Zanesville worked with OIT to install a complete, "core-to-closet" wired network. Using Cisco technology, the new infrastructure takes advantage of the university's central network management and security tools. "I get e-mails now when there is a change in the status of any switch," says Tumblin. "Power disruptions and even a change in environmental conditions are reported to me automatically."
Security was a major factor in going with a centrally managed network as well, according to Tumblin. "OIT can provide a higher level of security in personnel and tools than I could provide locally."
Active Directory belongs to a class of IT infrastructure known as middleware. As the name implies, middleware sits 'in the middle' and helps coordinate communications between workstations, small servers, and large, centralized systems. By maintaining a directory of authorized users, their various roles at the university, and the rights associated with each of those roles, Active Directory makes managing logins, shared storage, and even remote desktop computer configuration much simpler.
Oracle Calendar, Blackboard 7.3, and many departmental "domains" all depend on Active Directory to manage their logins, while lab and kiosk computers in Baker Center use it to control not only logins but also the software available on those computers.
Historically, the university did not offer a centralized Active Directory solution. As a result, individual campuses, schools and departments developed their own, taking advantage of the university's Microsoft licensing agreement to bring Active Directory servers online for their user communities. These stand-alone solutions provided local control but did not facilitate university-wide services like shared storage. They also were not very efficient with resources, since each department, school or campus needed to maintain its own Active Directory servers and structure.
Designing for Everyone
When OIT began developing plans to create a single, centralized Active Directory for the entire university, it was clear that such a system couldn't be "imposed from above," says project manager Allen Gattis. Instead, it needed to be designed from the ground up to meet the needs of both central and distributed IT.

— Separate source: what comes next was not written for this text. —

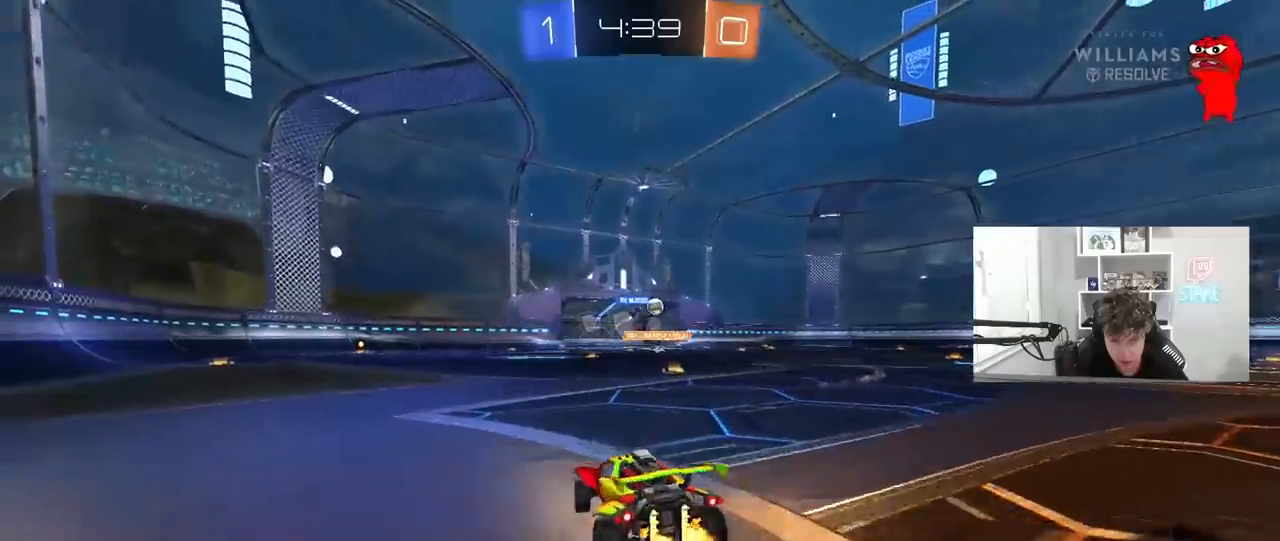
{"keys": ["a", "d", "shift", "w"], "mouse": ["left", "right"], "mouse_move": "still", "events": [[50, "d", "up"], [133, "a", "down"], [233, "mouse_left", "down"], [333, "a", "up"], [417, "d", "down"], [417, "mouse_right", "down"], [467, "a", "down"], [467, "shift", "down"]]}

To that end, OIT asked campuses, departments and schools who were running their own Active Directories to be a part of the design team. According to Zanesville's Tumblin, that collective design process worked. "This has been an ideal collaboration," says Tumblin. "OIT didn't come in and tell people what to do. We worked together to find a balance between what we support and what they support."
Because Zanesville's conversion required a personal visit to every computer being joined to the new directory, OIT sent a transition team to help. Their job was twofold: train Tumblin's IT staff in migration and system administration processes, and hit the ground side by side with those staff to help migrate 120 facutly, staff and lab computers to the new domain.
The process was a learning experience for both groups. "Larry's folks came up with some great refinements to our migration scripts that really sped the process up," says Gattis. Tumblin was impressed with OIT's willingness to help. "They put themselves at our disposal and went all out to make this a success," says Tumblin.
The Zanesville campus reaped multiple benefits from its conversion to a central Active Directory. Faculty and staff now have access to shared network storage with much larger quotas than their old, local system could provide, and that storage is available from any university computer, not just those on the Zanesville campus. Managing access to services now is easier as well. "We have a much better understanding of the Ohio domain and can manage our users and shares utilizing the Oak ID," says Tumblin. "This creates a very logical structure for us to manage our network access."
On the administrative side, Zanesville was able to replace its aging, locally maintained AD servers with two new, centrally maintained, redundant systems. Tumblin sees this sort of shift from local to centrally provided utilities as a step forward. "With OIT providing industry standard solutions and taking care of maintenance and security, our staff can devote more energy to supporting the specific needs of our faculty, staff and students."